Varicose veins are enlarged lumpy veins in the leg. Veins contain many one-way valves to help the upward flow of blood back to the heart. If the valves fail to work properly, blood can flow in the wrong direction, causing the veins to swell with blood and form varicose veins. A varicose vein appears engorged or twisted, and is usually blue or dark purple colour on the skin. Varicose veins do not tend to get better without treatment, and usually get worse with time.
Varicose vein surgery
Varicose veins surgery is usually performed under a general anaesthetic as a day case, although an overnight stay may be required if both legs are operated on. The operation usually takes about an hour/leg.
Your surgeon will disconnect the superficial veins from the deep veins in your legs through a cut in your groin or the back of your knee. If it is the groin vein it will be stripped with a long wire. There will be further small cuts to remove any other prominent veins.
The surgeon will introduce a specialised catheter into the vein through a needle. The catheter is passed up into the main vein to the valve in the groin or behind your knee. An ultrasound scanner is used to position the catheter accurately. The catheter produces heat using radiofrequency energy which seals the vein. The sealed vein is eventually replaced with scar tissue.
Multiple small cuts may still be used to remove any other prominent veins.

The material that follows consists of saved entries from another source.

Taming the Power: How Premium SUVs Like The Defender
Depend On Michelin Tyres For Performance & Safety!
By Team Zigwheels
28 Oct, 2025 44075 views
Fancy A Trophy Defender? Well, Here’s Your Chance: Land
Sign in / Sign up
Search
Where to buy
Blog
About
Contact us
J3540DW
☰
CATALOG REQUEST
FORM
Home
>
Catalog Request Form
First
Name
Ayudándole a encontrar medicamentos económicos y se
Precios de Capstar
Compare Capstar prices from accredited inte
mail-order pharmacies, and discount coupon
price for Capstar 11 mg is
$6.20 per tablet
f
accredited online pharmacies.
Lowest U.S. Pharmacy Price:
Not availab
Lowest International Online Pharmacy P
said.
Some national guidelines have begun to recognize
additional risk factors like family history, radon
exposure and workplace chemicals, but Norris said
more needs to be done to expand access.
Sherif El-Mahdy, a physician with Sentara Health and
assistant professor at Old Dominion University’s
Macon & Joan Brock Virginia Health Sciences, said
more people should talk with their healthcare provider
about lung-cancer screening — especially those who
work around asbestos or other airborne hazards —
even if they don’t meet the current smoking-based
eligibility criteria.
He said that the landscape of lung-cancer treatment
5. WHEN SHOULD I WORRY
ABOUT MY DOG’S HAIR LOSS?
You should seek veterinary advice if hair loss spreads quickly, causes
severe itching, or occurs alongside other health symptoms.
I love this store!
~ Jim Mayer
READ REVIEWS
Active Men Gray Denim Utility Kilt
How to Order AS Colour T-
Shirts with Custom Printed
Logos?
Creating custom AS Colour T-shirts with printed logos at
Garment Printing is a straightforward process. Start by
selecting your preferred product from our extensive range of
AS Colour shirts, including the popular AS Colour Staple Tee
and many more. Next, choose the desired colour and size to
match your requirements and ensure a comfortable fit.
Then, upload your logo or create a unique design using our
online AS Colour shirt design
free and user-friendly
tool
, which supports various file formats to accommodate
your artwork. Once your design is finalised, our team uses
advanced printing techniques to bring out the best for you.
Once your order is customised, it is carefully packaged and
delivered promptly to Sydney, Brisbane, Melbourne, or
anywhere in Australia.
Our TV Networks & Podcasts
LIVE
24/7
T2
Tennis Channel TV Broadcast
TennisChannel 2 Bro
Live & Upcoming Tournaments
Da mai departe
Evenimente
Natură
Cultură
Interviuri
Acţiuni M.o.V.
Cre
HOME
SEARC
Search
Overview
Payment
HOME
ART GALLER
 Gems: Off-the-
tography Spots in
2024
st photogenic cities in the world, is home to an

Varicose veins surgery can be performed under local or general anaesthetic as a day case, although an overnight stay may be required if both legs are operated on.
When will I recover?
You should be able to go home later on the same day and you may be able to get back to work the next day depending on the severity of your veins. Most people can go back to work within two to three days but some may take a little longer. You will need to wear support stockings for one to two weeks.